Der Zucker wird dann durch Hefe-Pilze langsam in Alkohol und Kohlendioxid umgewandelt. Kohlendioxid ist ein Gas, das für die kleinen Bläschen und den typischen Schaum auf dem Bier sorgt. Der große, französische Chemiker Louis Pasteur fand heraus, dass es zwei unterschiedliche Hefearten gibt, ober- und untergärige. Damit hatte er großen Einfluss auf die Bierproduktion.
Von Ort zu Ort unterschiedlich, aber dort, wo sich die großen Brauereien angesiedelt haben, ist das Wasser besonders weich. Die Warsteiner nutzen das Wasser aus der vor knapp hundert Jahren entdeckten Kaiserquelle. Aus sieben Quellen im Naturparks Homert zapfen die Grevensteiner das Wasser und ebenfalls aus der Homert, im Lennegebirge kommt auch das Esloher Brauwasser. Quellfrisches Brauwasser beziehen die Westheimer aus drei Brunnen, die sich auf dem Gelände ihrer Brauerei befinden.
Väterliches Erbe
Dass im Raum Warstein schon früher Bier gebraut, weiß man u. a. aus den Gerichtsakten über den Niederbergheimer Brauer Steffen, der im 17. Jahrhundert auf dem Scheiterhaufen landete. Der Warsteiner Landwirt Antonius Cramer braute Bier zunächst nur nebenher. Aber der Geschmack kam an und bald überstieg die Menge seines Bieres den Eigenbedarf, deshalb musste er ab 1753 eine Biersteuer darauf zahlen. Die Warsteiner Domschänke, 1803 mitten in der Stadt erbaut, ist das Stammhaus der Brauerei.
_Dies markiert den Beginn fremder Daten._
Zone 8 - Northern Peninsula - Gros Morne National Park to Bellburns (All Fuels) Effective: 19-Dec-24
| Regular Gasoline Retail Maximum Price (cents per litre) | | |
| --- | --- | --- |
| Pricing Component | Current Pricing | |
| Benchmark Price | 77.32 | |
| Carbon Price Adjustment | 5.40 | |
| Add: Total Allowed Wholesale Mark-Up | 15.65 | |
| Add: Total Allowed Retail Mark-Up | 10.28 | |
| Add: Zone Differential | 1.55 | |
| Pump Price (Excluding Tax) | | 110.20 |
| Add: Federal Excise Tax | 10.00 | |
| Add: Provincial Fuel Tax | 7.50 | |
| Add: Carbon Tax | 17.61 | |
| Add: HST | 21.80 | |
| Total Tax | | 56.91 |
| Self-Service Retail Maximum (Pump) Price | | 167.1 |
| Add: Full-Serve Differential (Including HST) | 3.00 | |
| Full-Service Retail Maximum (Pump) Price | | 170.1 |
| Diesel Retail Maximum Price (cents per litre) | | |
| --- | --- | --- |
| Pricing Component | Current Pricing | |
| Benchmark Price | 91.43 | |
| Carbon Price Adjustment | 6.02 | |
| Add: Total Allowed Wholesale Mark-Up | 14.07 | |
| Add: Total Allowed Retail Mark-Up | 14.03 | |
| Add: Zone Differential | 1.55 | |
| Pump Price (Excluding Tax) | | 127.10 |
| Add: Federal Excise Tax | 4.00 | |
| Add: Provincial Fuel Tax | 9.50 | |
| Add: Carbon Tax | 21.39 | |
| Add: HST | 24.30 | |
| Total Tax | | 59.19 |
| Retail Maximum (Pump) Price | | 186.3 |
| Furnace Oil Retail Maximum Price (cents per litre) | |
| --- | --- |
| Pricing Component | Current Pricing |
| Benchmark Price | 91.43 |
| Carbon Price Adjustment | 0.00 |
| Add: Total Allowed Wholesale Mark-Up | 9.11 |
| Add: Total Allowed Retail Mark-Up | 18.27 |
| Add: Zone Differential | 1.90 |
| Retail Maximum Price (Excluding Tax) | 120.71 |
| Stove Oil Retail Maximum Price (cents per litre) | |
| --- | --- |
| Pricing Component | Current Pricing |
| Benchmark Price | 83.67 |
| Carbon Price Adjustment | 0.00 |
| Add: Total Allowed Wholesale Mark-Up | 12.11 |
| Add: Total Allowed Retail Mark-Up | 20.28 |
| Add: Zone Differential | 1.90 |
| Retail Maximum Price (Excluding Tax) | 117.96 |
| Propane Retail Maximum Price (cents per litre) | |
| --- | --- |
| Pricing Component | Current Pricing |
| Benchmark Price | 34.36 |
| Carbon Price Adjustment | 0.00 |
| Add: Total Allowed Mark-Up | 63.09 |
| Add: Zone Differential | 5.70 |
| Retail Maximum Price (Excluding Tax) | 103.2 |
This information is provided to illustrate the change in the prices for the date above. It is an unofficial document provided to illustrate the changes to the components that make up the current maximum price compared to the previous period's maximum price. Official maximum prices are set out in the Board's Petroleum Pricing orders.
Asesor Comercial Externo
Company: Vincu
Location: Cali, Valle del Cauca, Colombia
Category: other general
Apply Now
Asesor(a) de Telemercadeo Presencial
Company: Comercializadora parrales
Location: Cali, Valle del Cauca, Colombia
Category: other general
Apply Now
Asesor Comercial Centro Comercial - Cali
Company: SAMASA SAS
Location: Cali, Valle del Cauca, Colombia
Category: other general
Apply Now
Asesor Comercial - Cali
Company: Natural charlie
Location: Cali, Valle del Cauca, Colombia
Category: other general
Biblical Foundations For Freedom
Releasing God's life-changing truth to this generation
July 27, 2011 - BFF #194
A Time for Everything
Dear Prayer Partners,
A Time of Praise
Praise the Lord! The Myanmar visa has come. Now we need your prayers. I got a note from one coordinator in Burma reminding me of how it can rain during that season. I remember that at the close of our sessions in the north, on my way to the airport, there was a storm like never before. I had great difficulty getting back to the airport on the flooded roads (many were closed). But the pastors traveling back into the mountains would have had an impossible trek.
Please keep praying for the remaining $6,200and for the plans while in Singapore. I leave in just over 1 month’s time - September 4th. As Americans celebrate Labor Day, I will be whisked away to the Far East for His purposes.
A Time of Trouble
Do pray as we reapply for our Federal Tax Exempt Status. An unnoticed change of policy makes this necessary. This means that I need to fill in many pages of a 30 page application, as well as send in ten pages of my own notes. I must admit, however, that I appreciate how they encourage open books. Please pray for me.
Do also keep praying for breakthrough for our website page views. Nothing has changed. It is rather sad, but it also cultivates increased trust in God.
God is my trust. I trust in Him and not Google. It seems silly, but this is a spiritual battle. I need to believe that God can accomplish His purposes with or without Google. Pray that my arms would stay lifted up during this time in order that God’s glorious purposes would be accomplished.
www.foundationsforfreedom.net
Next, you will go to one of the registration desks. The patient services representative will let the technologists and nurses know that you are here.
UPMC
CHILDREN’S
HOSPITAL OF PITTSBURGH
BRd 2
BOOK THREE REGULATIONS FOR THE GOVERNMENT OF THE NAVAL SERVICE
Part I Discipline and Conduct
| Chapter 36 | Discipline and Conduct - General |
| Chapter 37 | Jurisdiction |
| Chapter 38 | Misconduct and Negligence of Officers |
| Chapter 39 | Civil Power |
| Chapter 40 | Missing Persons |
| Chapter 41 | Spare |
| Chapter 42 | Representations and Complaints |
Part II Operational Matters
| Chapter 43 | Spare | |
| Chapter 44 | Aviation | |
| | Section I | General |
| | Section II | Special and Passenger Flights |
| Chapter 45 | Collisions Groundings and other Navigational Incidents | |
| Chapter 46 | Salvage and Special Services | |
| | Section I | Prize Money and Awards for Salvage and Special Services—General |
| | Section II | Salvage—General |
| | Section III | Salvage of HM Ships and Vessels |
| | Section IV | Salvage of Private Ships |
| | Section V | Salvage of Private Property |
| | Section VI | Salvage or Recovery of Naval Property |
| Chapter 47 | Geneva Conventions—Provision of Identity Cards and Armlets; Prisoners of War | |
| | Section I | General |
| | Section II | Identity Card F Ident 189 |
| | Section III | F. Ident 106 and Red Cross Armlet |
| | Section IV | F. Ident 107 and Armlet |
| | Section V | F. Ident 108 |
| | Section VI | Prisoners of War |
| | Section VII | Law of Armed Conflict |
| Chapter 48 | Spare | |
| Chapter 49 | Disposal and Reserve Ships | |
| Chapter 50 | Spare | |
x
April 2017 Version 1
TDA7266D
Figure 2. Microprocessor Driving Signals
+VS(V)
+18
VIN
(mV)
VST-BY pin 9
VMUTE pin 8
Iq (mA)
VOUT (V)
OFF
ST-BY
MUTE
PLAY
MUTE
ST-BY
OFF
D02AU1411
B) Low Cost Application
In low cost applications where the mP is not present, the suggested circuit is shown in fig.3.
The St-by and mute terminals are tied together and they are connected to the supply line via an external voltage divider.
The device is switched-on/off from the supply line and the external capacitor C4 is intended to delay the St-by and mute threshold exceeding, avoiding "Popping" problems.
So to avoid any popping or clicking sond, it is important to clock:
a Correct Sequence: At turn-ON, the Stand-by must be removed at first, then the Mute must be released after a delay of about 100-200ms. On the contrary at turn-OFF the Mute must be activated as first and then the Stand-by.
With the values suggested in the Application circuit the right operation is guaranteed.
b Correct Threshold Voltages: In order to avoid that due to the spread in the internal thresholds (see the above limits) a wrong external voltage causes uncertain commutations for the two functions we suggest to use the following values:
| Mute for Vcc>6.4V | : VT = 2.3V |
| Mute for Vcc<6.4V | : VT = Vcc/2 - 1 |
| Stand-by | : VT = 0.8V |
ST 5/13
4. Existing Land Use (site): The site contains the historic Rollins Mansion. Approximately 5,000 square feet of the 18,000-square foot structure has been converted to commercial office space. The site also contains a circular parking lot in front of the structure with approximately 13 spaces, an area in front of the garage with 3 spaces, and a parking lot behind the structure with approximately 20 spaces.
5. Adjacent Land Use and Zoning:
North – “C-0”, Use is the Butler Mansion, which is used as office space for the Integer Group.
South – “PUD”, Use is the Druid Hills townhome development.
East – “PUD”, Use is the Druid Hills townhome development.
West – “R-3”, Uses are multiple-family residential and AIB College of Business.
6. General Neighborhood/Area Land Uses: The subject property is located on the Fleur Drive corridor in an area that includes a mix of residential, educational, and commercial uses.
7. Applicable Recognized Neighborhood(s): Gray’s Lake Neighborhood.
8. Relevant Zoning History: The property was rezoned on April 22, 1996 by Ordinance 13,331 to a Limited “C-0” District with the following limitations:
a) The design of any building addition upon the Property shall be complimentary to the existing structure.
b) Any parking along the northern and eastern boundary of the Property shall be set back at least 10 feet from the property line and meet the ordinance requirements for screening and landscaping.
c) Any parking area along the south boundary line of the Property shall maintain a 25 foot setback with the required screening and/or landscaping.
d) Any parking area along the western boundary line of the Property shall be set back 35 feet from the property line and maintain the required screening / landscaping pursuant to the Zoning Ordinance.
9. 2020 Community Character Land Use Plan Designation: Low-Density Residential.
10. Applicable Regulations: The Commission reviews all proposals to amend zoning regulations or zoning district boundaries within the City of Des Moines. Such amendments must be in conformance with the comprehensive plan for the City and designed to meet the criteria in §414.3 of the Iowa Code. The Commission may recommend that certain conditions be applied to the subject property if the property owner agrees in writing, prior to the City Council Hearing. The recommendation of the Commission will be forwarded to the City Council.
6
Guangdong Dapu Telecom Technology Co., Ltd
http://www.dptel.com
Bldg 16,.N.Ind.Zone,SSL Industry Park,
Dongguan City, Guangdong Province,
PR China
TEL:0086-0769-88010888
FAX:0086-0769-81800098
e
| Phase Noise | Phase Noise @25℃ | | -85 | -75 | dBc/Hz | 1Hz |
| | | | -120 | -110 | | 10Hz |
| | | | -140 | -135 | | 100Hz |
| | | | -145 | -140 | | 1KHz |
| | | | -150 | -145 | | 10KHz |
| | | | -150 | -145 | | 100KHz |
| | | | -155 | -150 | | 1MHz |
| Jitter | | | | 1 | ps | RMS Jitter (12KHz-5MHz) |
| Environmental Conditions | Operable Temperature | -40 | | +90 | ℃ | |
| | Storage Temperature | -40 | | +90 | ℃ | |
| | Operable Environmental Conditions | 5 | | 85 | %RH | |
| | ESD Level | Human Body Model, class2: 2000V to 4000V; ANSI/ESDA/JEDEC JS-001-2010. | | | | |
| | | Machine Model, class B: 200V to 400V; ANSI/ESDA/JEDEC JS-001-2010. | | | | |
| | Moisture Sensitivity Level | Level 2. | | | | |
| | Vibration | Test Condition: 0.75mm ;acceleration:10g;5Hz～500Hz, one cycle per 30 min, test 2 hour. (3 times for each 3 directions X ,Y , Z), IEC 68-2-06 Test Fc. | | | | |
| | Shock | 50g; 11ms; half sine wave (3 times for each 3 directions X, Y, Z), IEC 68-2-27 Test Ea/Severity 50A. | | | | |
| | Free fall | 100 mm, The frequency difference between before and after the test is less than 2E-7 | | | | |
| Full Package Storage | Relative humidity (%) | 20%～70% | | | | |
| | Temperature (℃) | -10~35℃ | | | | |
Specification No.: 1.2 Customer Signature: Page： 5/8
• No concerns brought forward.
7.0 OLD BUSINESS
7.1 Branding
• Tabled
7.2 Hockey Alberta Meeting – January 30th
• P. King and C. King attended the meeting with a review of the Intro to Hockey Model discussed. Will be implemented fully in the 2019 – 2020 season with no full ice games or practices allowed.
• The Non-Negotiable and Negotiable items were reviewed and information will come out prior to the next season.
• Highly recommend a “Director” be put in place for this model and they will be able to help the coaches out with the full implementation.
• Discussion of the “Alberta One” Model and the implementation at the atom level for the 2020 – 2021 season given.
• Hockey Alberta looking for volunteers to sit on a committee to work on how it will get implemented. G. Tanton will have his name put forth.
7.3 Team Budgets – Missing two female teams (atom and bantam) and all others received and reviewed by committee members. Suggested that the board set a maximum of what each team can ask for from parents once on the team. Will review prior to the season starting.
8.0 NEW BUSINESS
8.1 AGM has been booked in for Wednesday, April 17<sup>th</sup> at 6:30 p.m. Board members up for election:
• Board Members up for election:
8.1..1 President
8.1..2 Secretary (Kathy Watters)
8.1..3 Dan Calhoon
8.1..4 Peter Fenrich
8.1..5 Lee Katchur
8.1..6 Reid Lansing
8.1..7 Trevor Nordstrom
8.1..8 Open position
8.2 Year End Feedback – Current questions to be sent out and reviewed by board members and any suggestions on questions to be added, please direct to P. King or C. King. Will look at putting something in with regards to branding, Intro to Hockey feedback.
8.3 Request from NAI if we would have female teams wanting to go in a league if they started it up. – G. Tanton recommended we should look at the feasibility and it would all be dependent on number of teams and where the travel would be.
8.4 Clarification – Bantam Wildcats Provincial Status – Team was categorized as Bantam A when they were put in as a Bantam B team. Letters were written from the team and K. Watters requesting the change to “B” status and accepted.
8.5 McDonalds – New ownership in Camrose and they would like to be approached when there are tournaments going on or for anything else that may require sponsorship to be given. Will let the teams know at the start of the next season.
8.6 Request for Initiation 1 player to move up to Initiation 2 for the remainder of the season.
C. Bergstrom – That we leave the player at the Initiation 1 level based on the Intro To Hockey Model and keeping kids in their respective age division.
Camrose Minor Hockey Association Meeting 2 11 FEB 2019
Ebenfalls ein Kramer (allerdings mit K) war es, Gastwirt Franz Kramer, der seit 1824 Bier braute. Sein Gasthaus und die Brauerei in Grevenstein verkaufte er 1852 an Clemens Veltins aus Hellefeld. Anstelle des Stammhauses im Ortskern wurde 1883 am Rand des Dorfes eine neue Brauerei erbaut. Warsteiner und Veltins-Brauerei befinden sich übrigens beide in Frauenhand – mit Erfolg.
Bei den Westheimern war es so, dass Marie-Antonia Gräfin zu Stolberg-Stolberg das Gut Westheim und die Gräflich zu Stolberg’sche Brauerei Westheimer erbte. Auf dem alten Rittergut wurde bereits seit alter Zeit Bier gebraut, 1862 wurde das Bierbrauen intensiviert. Freiherr von Twickel, der heutige Eigentümer ist der Urururenkel des Gründers Graf Joseph zu Stolberg-Stolberg.
Die Arbeit der Brauer und Mälzer
Ganz klar liegt es an der Kunst unserer Bierbrauer, die aus Hopfen und Malz, Wasser und Hefe Biere kreieren, die weit über die Grenzen des Sauerlandes hinaus bekannt und beliebt sind. Der Beruf des Brauers hat sich in den Jahren stark gewandelt. In ihm stecken sowohl Traditionsbewusstsein als auch die Kenntnisse moderner Technologien.
Ein guter Brauer weiß, wie die vier Grundzutaten des Bieres verarbeitet werden: Er kennt sich aus mit dem Ansetzen und Läutern der Maische, dem Kochen der Würze, welche und wieviel Hopfenextrakte für die Gärung zugesetzt werden. Da die Flaschen in den größeren Brauereien nicht per Hand abgefüllt werden, kümmert er sich auch um die Bedienung und Reinigung der Anlagen und Maschinen. Auch lernt der Brauer, wie man Biermischgetränke und alkoholfreie Getränke herstellt.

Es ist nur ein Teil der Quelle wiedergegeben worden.